1. An individual’s privacy is directly affected by the extensive collection, maintenance, use and dissemination of personal information;
2. The increasing use of computers and sophisticated information technology has greatly magnified the harm that can occur from these practices;
3. An individual’s opportunities to secure employment, insurance, credit, and his right to due process, and other legal protections are endangered by the misuse of certain of these personal information systems; and
4. In order to preserve the rights guaranteed a citizen in a free society, legislation is necessary to establish procedures to govern information systems containing records on individuals.
C. Recordkeeping agencies of the Commonwealth and political subdivisions shall adhere to the following principles of information practice to ensure safeguards for personal privacy:
1. There shall be no personal information system whose existence is secret.

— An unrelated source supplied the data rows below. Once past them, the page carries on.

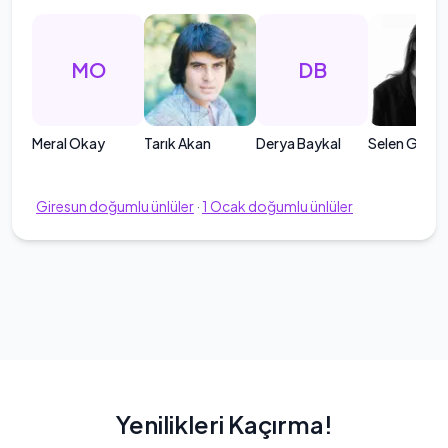
MO
DB
Meral Okay
Tarık Akan
Derya Baykal
Selen Güne
Giresun
doğumlu ünlüler
·
1
Ocak
doğumlu ünlüler
Yenilikleri Kaçırma!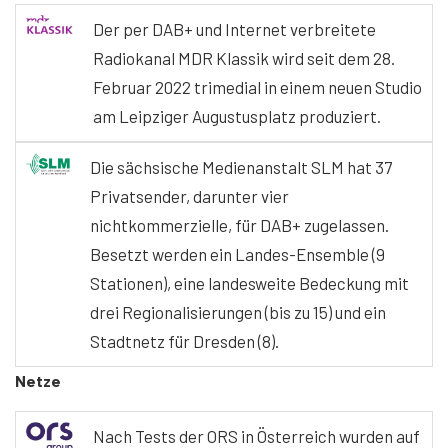
Der per DAB+ und Internet verbreitete
Radiokanal MDR Klassik wird seit dem 28.
Februar 2022 trimedial in einem neuen Studio
am Leipziger Augustusplatz produziert.
Die sächsische Medienanstalt SLM hat 37
Privatsender, darunter vier
nichtkommerzielle, für DAB+ zugelassen.
Besetzt werden ein Landes-Ensemble (9
Stationen), eine landesweite Bedeckung mit
drei Regionalisierungen (bis zu 15) und ein
Stadtnetz für Dresden (8).
Netze
Nach Tests der ORS in Österreich wurden auf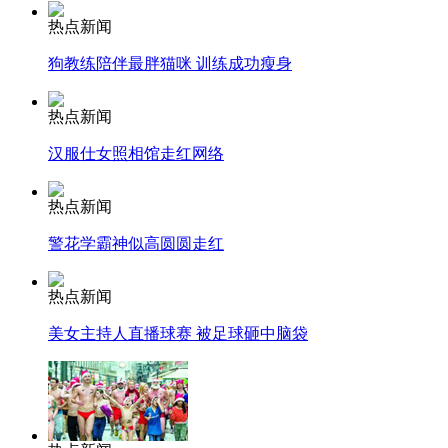
热点新闻
走！跟着总书记去植树
狗教练陪伴最胖猫咪 训练成功瘦身
热点新闻
消防员救轻生者
花炮节热闹非凡
减压"枕头大战"
汉服仕女照相馆走红网络
热点新闻
警花学霸神似高圆圆走红
纽约上演“枕头大战”
热点新闻
司机酒驾遇交警 急速倒车逃窜
美女主持人直播球赛 被足球砸中脑袋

2. Information shall not be collected unless the need for it has been clearly established in advance.
3. Information shall be appropriate and relevant to the purpose for which it has been collected.
4. Information shall not be obtained by fraudulent or unfair means.

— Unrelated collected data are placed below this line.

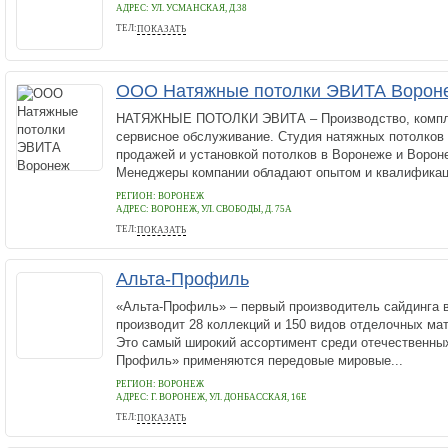
АДРЕС:
УЛ. УСМАНСКАЯ, Д.38
ТЕЛ:
ПОКАЗАТЬ
7 (473) 2-070-537
ООО Натяжные потолки ЭВИТА Ворон
НАТЯЖНЫЕ ПОТОЛКИ ЭВИТА – Производство, компл
сервисное обслуживание. Студия натяжных потолков
продажей и установкой потолков в Воронеже и Ворон
Менеджеры компании обладают опытом и квалификаци
РЕГИОН: ВОРОНЕЖ
АДРЕС:
ВОРОНЕЖ, УЛ. СВОБОДЫ, Д. 75А
ТЕЛ:
ПОКАЗАТЬ
+7 800 5112909
Альта-Профиль
«Альта-Профиль» – первый производитель сайдинга 
производит 28 коллекций и 150 видов отделочных ма
Это самый широкий ассортимент среди отечественных
Профиль» применяются передовые мировые...
РЕГИОН: ВОРОНЕЖ
АДРЕС:
Г. ВОРОНЕЖ, УЛ. ДОНБАССКАЯ, 16Е
ТЕЛ:
ПОКАЗАТЬ
+7 (473) 203-11-02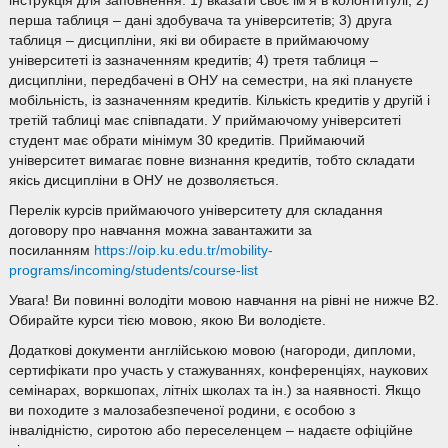
інструкція для заповнення: 1) вказати своє ім’я в колонтитулі; 2)
перша таблиця – дані здобувача та університетів; 3) друга
таблиця – дисципліни, які ви обираєте в приймаючому
університеті із зазначенням кредитів; 4) третя таблиця –
дисципліни, передбачені в ОНУ на семестри, на які плануєте
мобільність, із зазначенням кредитів. Кількість кредитів у другій і
третій таблиці має співпадати. У приймаючому університеті
студент має обрати мінімум 30 кредитів. Приймаючий
університет вимагає повне визнання кредитів, тобто складати
якісь дисципліни в ОНУ не дозволяється.
Перелік курсів приймаючого університету для складання
договору про навчання можна завантажити за
посиланням
https://oip.ku.edu.tr/mobility-
programs/incoming/students/course-list
Увага! Ви повинні володіти мовою навчання на рівні не нижче В2.
Обирайте курси тією мовою, якою Ви володієте.
Додаткові документи англійською мовою (нагороди, дипломи,
сертифікати про участь у стажуваннях, конференціях, наукових
семінарах, воркшопах, літніх школах та ін.) за наявності. Якщо
ви походите з малозабезпеченої родини, є особою з
інвалідністю, сиротою або переселенцем – надаєте офіційне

5. Information shall not be used unless it is accurate and current.
6. There shall be a prescribed procedure for an individual to learn the purpose for which information has been recorded and particulars about its use and dissemination.
7. There shall be a clearly prescribed and uncomplicated procedure for an individual to correct, erase or amend inaccurate, obsolete or irrelevant information.

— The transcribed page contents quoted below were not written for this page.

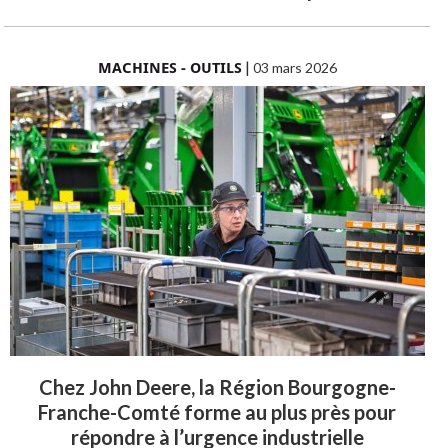
MACHINES - OUTILS
|
03 mars 2026
Chez John Deere, la Région Bourgogne-
Franche-Comté forme au plus près pour
répondre à l’urgence industrielle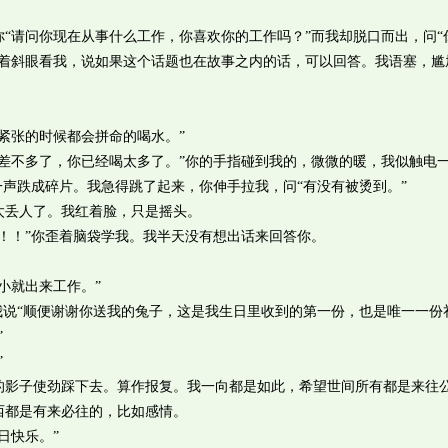
请问你现在从事什么工作，你喜欢你的工作吗？”而我却脱口而出，问“
笑着斜眼看我，说如果这个话题也在故事之内的话，可以回答。我语塞，尴
张的时候都会拼命的喝水。”
不多了，你已经喝太多了。”你的手指碰到我的，微微的暖，我似触电
一声跌成碎片。我急得跳了起来，你伸手拉我，问“有没有被烫到。”
丢人了。我红着脸，只是摇头。
！”你歪着脑袋学我。我半天没有想出话来回答你。
就出来工作。”
说“顺便谢谢你送我的兔子，这是我生日里收到的第一份，也是唯一一份
”
”
子使劲踩下去。算作报复。我一向都是如此，希望世间所有都是来往
西都是有来必往的，比如感情。
日快乐。”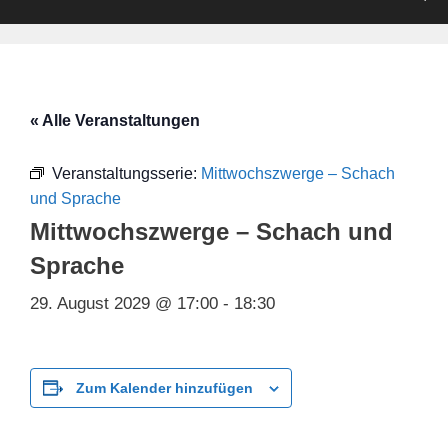
« Alle Veranstaltungen
Veranstaltungsserie:
Mittwochszwerge – Schach
und Sprache
Mittwochszwerge – Schach und
Sprache
29. August 2029 @ 17:00
-
18:30
Zum Kalender hinzufügen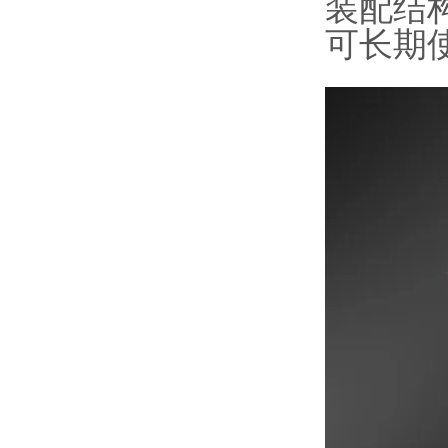
装配结
可长期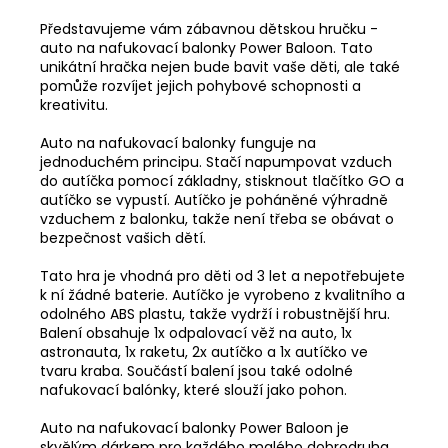
Představujeme vám zábavnou dětskou hručku -
auto na nafukovací balonky Power Baloon. Tato
unikátní hračka nejen bude bavit vaše děti, ale také
pomůže rozvíjet jejich pohybové schopnosti a
kreativitu.
Auto na nafukovací balonky funguje na
jednoduchém principu. Stačí napumpovat vzduch
do autíčka pomocí základny, stisknout tlačítko GO a
autíčko se vypustí. Autíčko je poháněné výhradně
vzduchem z balonku, takže není třeba se obávat o
bezpečnost vašich dětí.
Tato hra je vhodná pro děti od 3 let a nepotřebujete
k ní žádné baterie. Autíčko je vyrobeno z kvalitního a
odolného ABS plastu, takže vydrží i robustnější hru.
Balení obsahuje 1x odpalovací věž na auto, 1x
astronauta, 1x raketu, 2x autíčko a 1x autíčko ve
tvaru kraba. Součástí balení jsou také odolné
nafukovací balónky, které slouží jako pohon.
Auto na nafukovací balonky Power Baloon je
skvělým dárkem pro každého malého dobrodruha.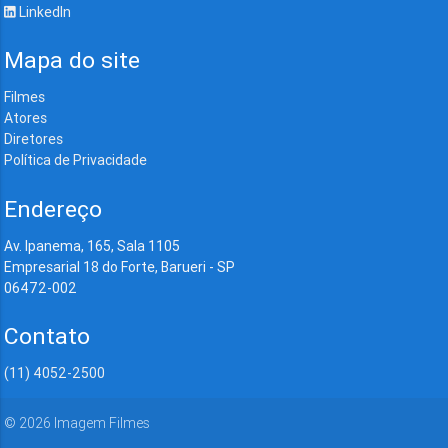
LinkedIn
Mapa do site
Filmes
Atores
Diretores
Política de Privacidade
Endereço
Av. Ipanema, 165, Sala 1105
Empresarial 18 do Forte, Barueri - SP
06472-002
Contato
(11) 4052-2500
©
2026
Imagem Filmes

8. Any agency holding personal information shall assure its reliability and take precautions to prevent its misuse.
9. There shall be a clearly prescribed procedure to prevent personal information collected for one purpose from being used or disseminated for another purpose unless such use or dissemination is authorized or required by law.
10. The Commonwealth or any agency or political subdivision thereof shall not collect personal information except as explicitly or implicitly authorized by law.
History
This law was first created in 1976. The record of its establishment is cataloged in chapter 597 of that year’s edition of “Acts of Assembly,” the annual state publication listing all changes made to the Code of Virginia in that year. Unfortunately, the 1976 “Acts” aren’t available online. It has been modified 5 times. Those modifications are cataloged by “The Acts of Assembly,” a state publication, by year and chapter. Those modifications that can be read on the General Assembly’s website will be linked accordingly. Those modifications are as follows: in 1987, chapter 506; in 2001, chapter 844; in 2003, chapters 791, 914, 918, and 927; in 2009, chapters 849 and 867; in 2018, chapters 597 and 679.
1976, c. 597, §§ 2.1-377, 2.1-378; 1987, c. 506; 2001, c. 844; 2003, cc. 791, 914, 918, 927; 2009, cc. 849, 867; 2018, cc. 597, 679.